I had already confirmed that Brother Robierre kept no nivat seeds in the infirmary. An exploration of the bakehouse, while its denizens were at Vespers, had revealed that Brother Baker kept his brick ovens clean, his floor swept, his barrels of flour and salt sealed tight, and his wooden boxes of herbs and seeds labeled neatly, though with no sketch or hint of their contents for any who had difficulty with letters. None of the boxes contained nivat. I would have to go farther afield to replenish my supply.

My hopes of moving in and out of the abbey freely were quickly squelched. Every hour of my day was scheduled: services in the church, meals in the infirmary, washing, and walking. I suffered endless lessons, everything from how to fold my gown and place it in the wooden chest at the foot of my bed, to the signing speech the monks used in the cloisters, to a history of the brotherhood so detailed I could near recite what Saint Ophir had for breakfast every morning of his four-and-eighty years. Even my times of “study and reflection” in the church or the gardens were scrutinized. If I dozed off, one or the other of the brethren would immediately walk by and rap my skull with a bony knuckle.

And so I decided to slip out at night. The monks were abed with the birds, and as the dorter had been built for a hundred and twenty, a wide gap of empty cubicles separated my quarters from those of the thirty-one men who slept at the end nearest the church. And in the main, I was well shielded from their view. Besides the common shoulder-high screen of carved wood that separated one monk’s bed, chest, stool, and window alcove from the next man’s, a folding screen of woven lath had been set across the central aisle to separate the novices’ cubicles from those reserved for the monks. And I was the only novice.

But not only did Brother Sebastian poke his head around my screen twice each night, as the Rule advised, but the very structure of the dorter thwarted me. My cubicle lay between the monks’ cubicles and the reredorter. Throughout the night, sleepy monks in need of natural relief made a constant procession down the central aisle, around the lath screen, and past my open cubicle toward the cold wooden seats of the rere.
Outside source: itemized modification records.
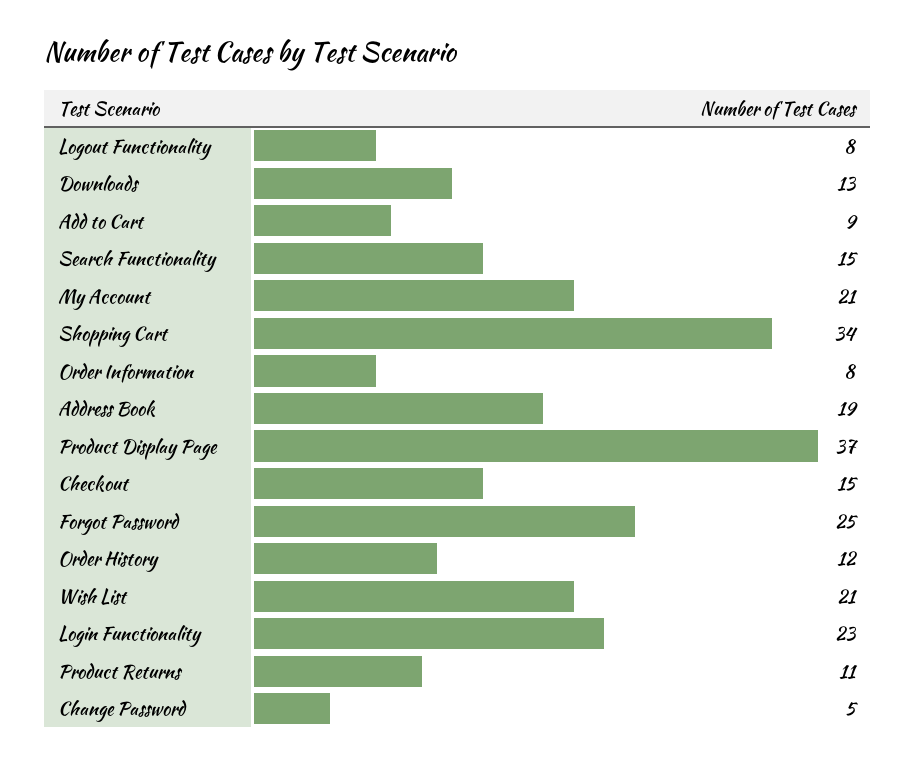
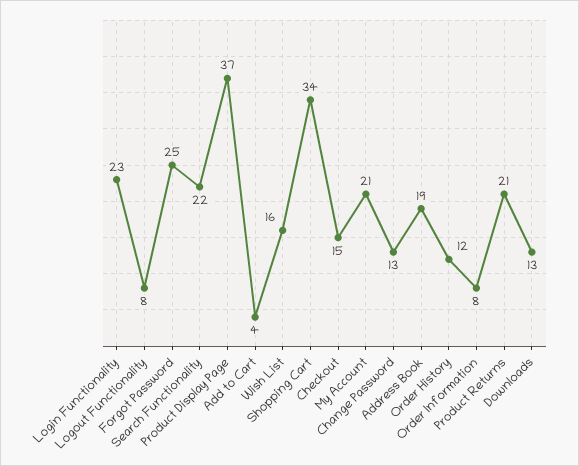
Add to Cart: 9 -> 4
Search Functionality: 15 -> 22
Wish List: 21 -> 16
Product Returns: 11 -> 21
Change Password: 5 -> 13

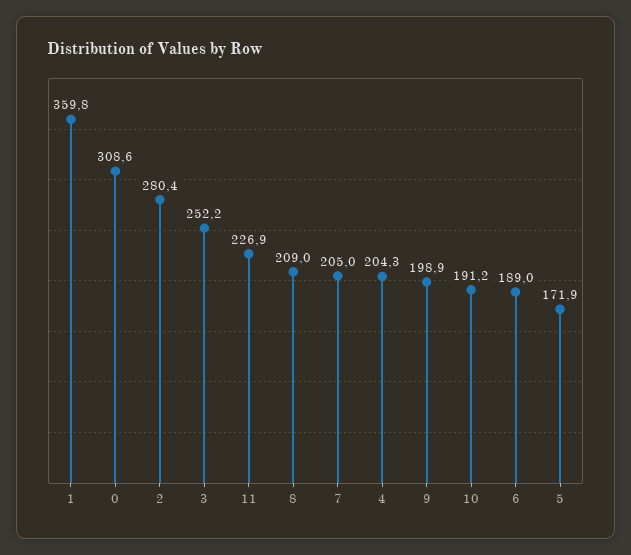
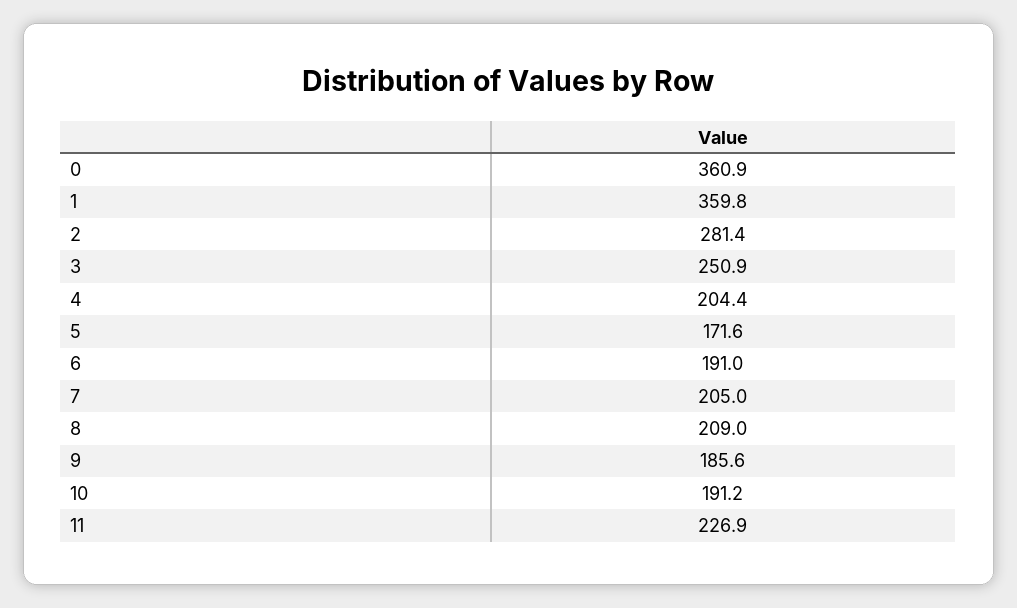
0: 308.6 -> 360.9
2: 280.4 -> 281.4
3: 252.2 -> 250.9
4: 204.3 -> 204.4
9: 198.9 -> 185.6
6: 189 -> 191
5: 171.9 -> 171.6

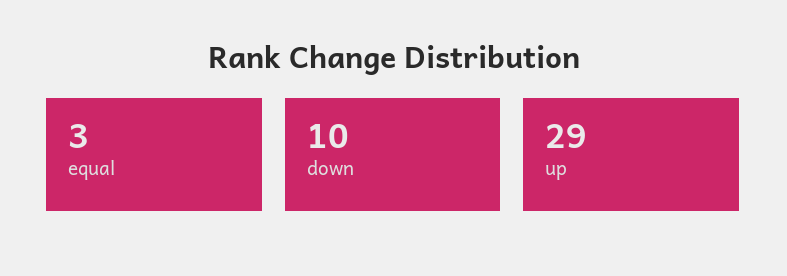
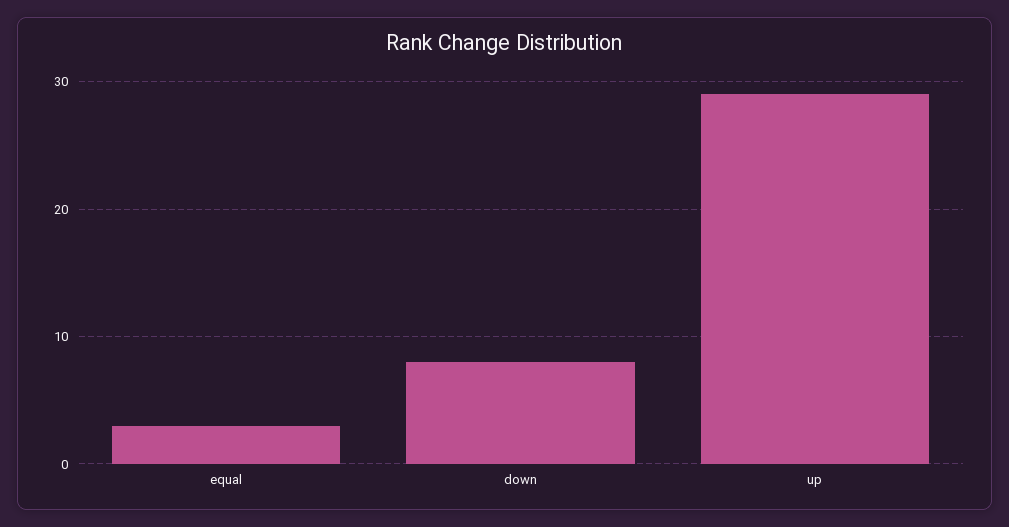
down: 10 -> 8

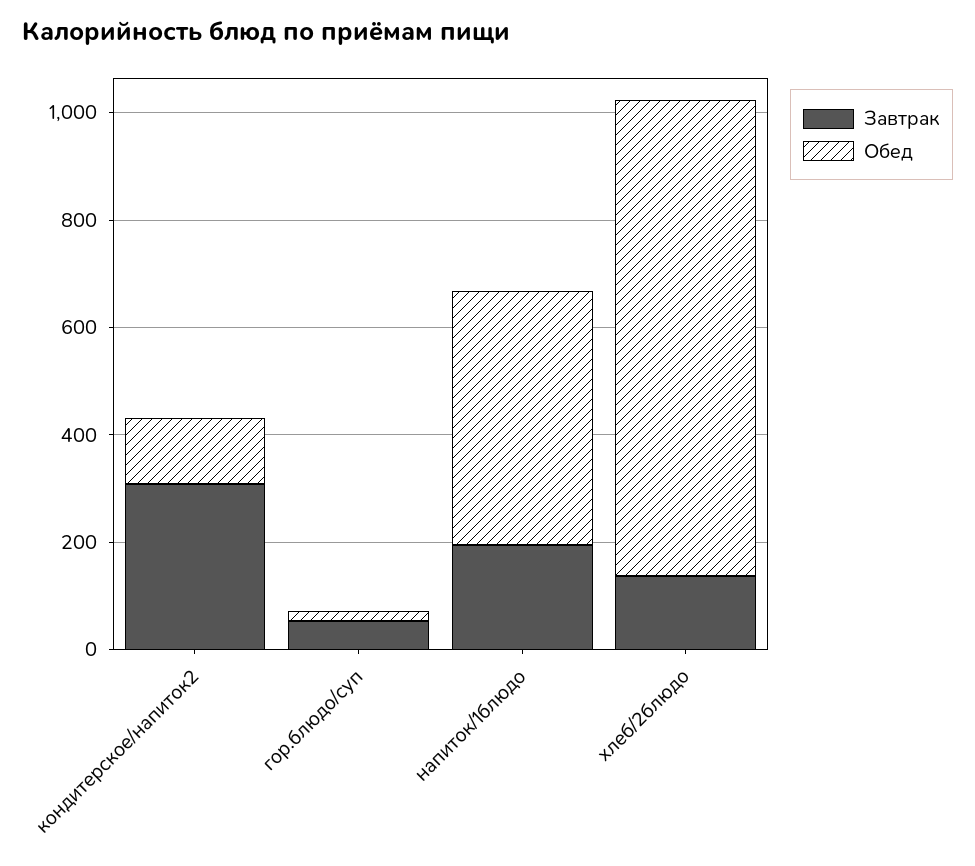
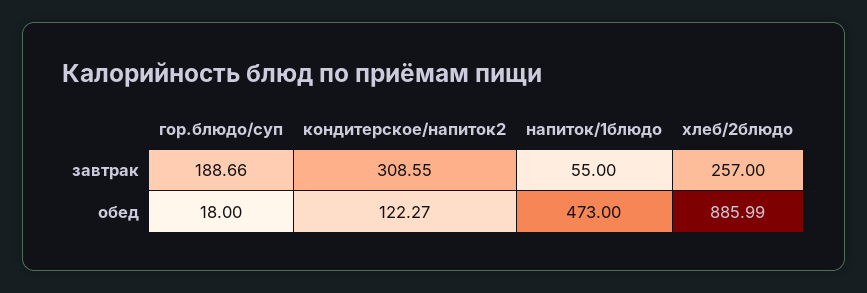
Завтрак, гор.блюдо/суп: 50 -> 188.66
Завтрак, напиток/1блюдо: 200 -> 55
Завтрак, хлеб/2блюдо: 150 -> 257

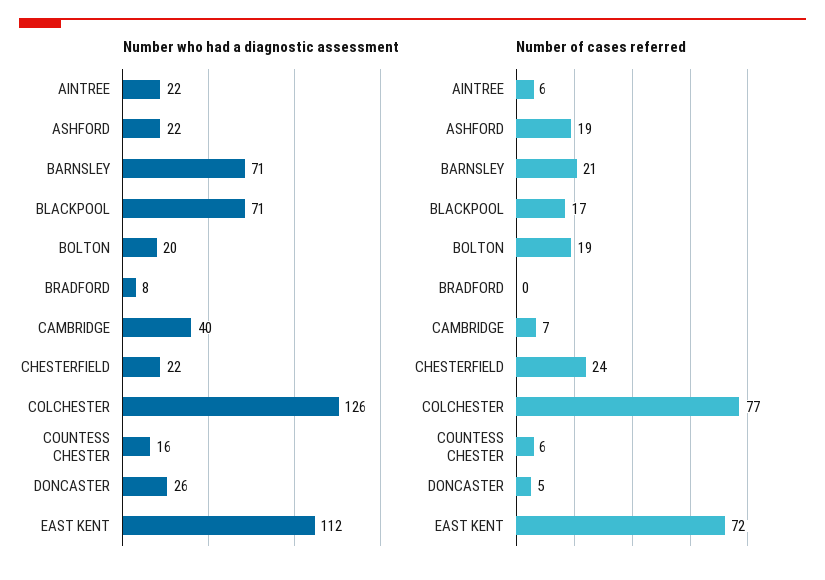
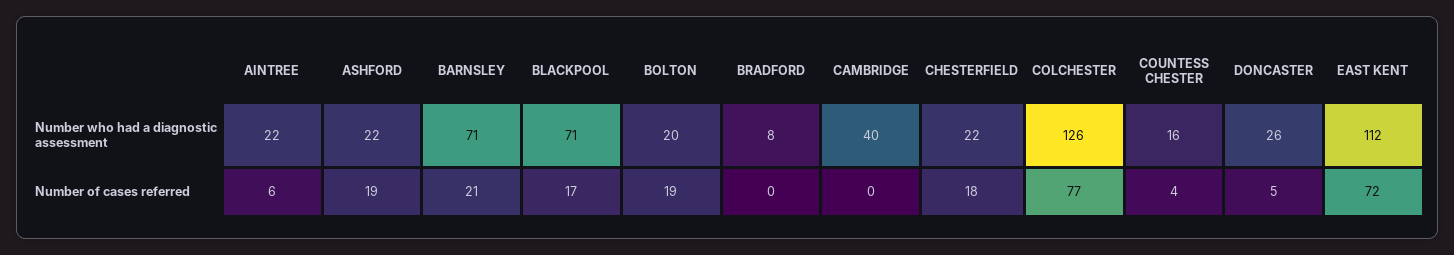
Number of cases referred, CAMBRIDGE: 7 -> 0
Number of cases referred, CHESTERFIELD: 24 -> 18
Number of cases referred, COUNTESS CHESTER: 6 -> 4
Worse yet, I was expected to parade down to the church with the monks to pray the nighttime Hours. These interruptions came at such frequent and unholy times—Vespers before supper, Compline at bedtime, Matins at midnight, Lauds at third hour, Prime at sixth—I could not see how I would ever be able to absent myself long enough to acquire what I needed. The anxiety I tried to keep from ruling my life crept inevitably into every hour.

“It’s come!” Brother Sebastian hurried down the path from the cloisters waving a rolled parchment. “I worried we might have to lie twixt wind and water for another month.”

I slammed the wretched book shut. Excessive meditation was surely ruinous to good health and spirits. While my mentor had attended the chapter meeting that morning, I’d sat on this stone bench in the hedge garden, pretending to study. The characters on the page had tightened into seed shapes. Every scent—of yew, of grass, of smoke from the kitchen—taunted me because it was not the earthy fragrance of nivat.